Previous research results have also confirmed the role of calcium in inducing disease resistance. For instance, studies by Paula Júnior et al. have shown that spraying CaCl2 and CaSiO3 on bean leaves significantly reduces the disease index of bean plants infected with Sclerotinia sclerotiorum [44]; Yoon et al. found that treatments with different calcium compounds significantly reduce the susceptibility of peppers to Botrytis cinerea [45]. Thus, the use of calcium as an elicitor for controlling peanut diseases holds broad prospects.

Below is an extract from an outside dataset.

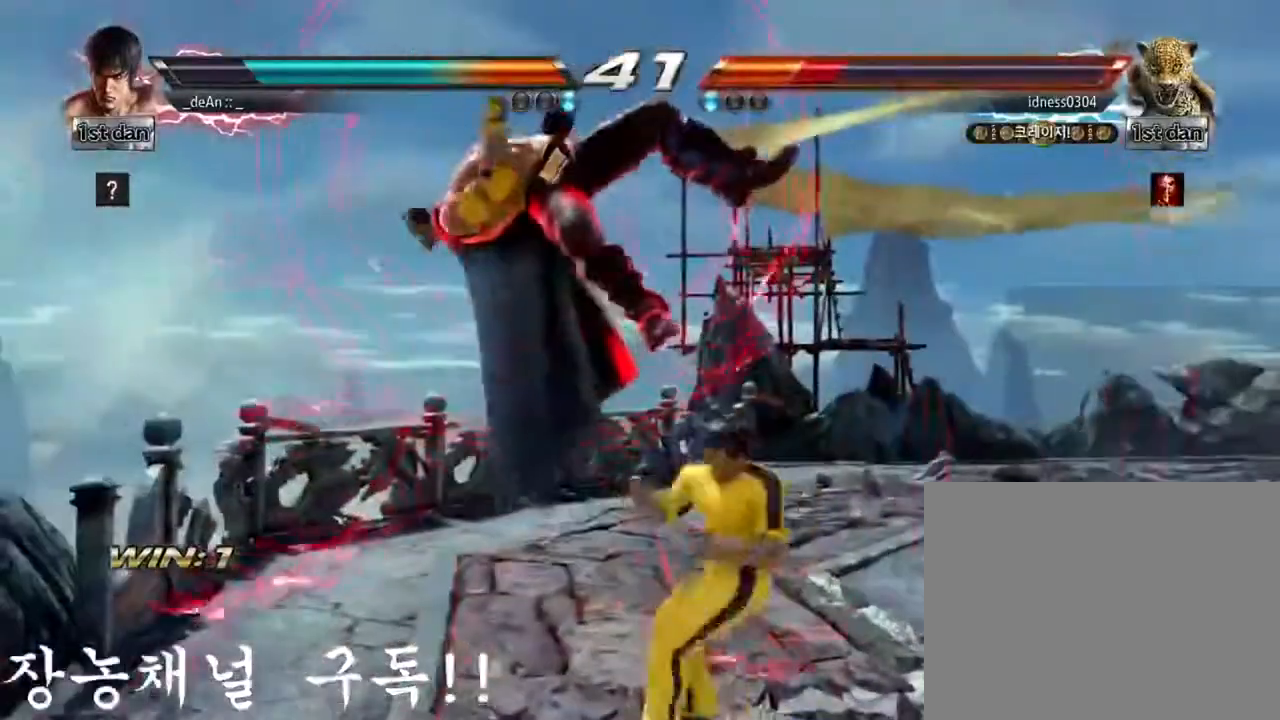
{"buttons": [], "left_stick": "center", "events": [[67, "CIRCLE", "up"], [67, "left_stick", "up"], [117, "CROSS", "down"], [267, "CROSS", "up"], [267, "left_stick", "center"]]}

The cell membrane is considered the first line of defense for plants against environmental stresses. When plants are subjected to various harmful stresses, the cell membrane gets damaged, significantly increasing its permeability. MDA content and REC are two main indicators of cell membrane permeability [46, 47]. Calcium treatments can stabilize plant epidermal cell membranes by reducing the leaf MDA content and REC, thereby mitigating pathogen invasion and proliferation. In contrast, a deficiency in calcium increases membrane permeability, allowing low molecular compounds (e.g., sugars, amino acids) to seep into the extraplastidial matrix of leaves and stem tissues, facilitating pathogen invasion and reproduction [48]. Exogenous calcium treatment enhances the stability of leaf epidermal cell membranes, activates the plant’s defense response to the web blotch pathogen, and effectively reduces the severity of peanut web blotch.

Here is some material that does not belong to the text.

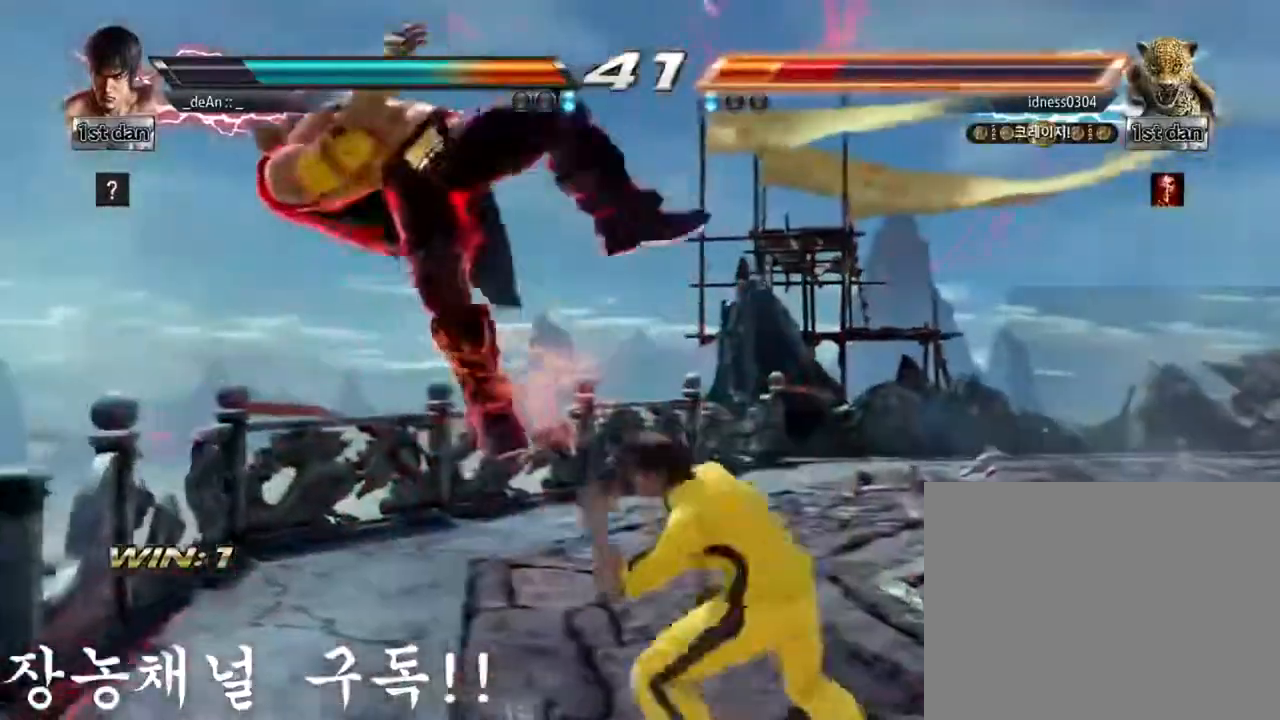
{"buttons": [], "left_stick": "center", "events": [[84, "CROSS", "down"], [234, "CROSS", "up"]]}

ROS are key defenders against pathogen invasion, either by directly killing pathogens or by slowing their entry into plant tissues. Under stress conditions, ROS such as H2O2 and O2∙- are produced. These strong oxidizing agents can rapidly attack and cause damage to various biomolecules. Both H2O2 and O2∙- can interact with polyunsaturated lipids in cell membranes, generating lipid peroxides that can lead to the destruction of biological membranes [49]. The application of exogenous calcium can induce an increase in H2O2 content and enhance the rate of O2∙- production in peanut leaves. This indicates that under pathogen inoculation conditions, exogenous calcium-treated peanut leaves can rapidly accumulate more ROS, a process considered a key step in inducing further defense responses in plants. However, excessive ROS accumulation can lead to oxidative stress and ultimately cell death [49]. Plants have evolved many mechanisms to eliminate excess ROS throughout their evolutionary history, among which antioxidant enzymes are primary ROS scavengers, crucial for plant stress resistance [50, 51]. Exogenous calcium treatment significantly increased the activity of antioxidant enzymes, including POD, CAT, SOD, and APX, in peanut leaves, effectively eliminating excess ROS and maintaining ROS balance [50]. Overall, exogenous calcium treatment can induce peanut plant resistance to web blotch pathogen infection by regulating ROS metabolism to accumulate ROS and by activating antioxidant enzymes to eliminate excess ROS.

Conclusions

In the context of sustainable agriculture, disease control strategies are increasingly considering the impact on the ecological environment and the protection of biodiversity among other issues. The use of exogenous inducers as an alternative to chemical fungicides for plant disease control presents a better option. Exogenous calcium as an inducer in the control of peanut diseases can reduce the impact of chemical fungicides on the environment, agricultural products, and human health. This experiment show that exogenous calcium has a certain inducing resistance effect on peanut web blotch. Exogenous calcium treatment can induce peanut to produce a defensive response through various pathways such as reducing the permeability of the cell membrane, triggering ROS bursts, and activating the activity of the antioxidant enzyme system, thereby improving the disease resistance of peanuts. This experiment provides a theoretical basis for controlling peanut diseases with exogenous calcium and offers reference significance for the prevention and control of diseases in other crops. However, the specific mechanisms of exogenous calcium treatment still require further research, including the analysis of regulatory networks of related genes and calcium signaling pathways. Moreover, in practical applications, it is necessary to further consider the optimal conditions and application methods for exogenous calcium treatments to maximize plant disease resistance.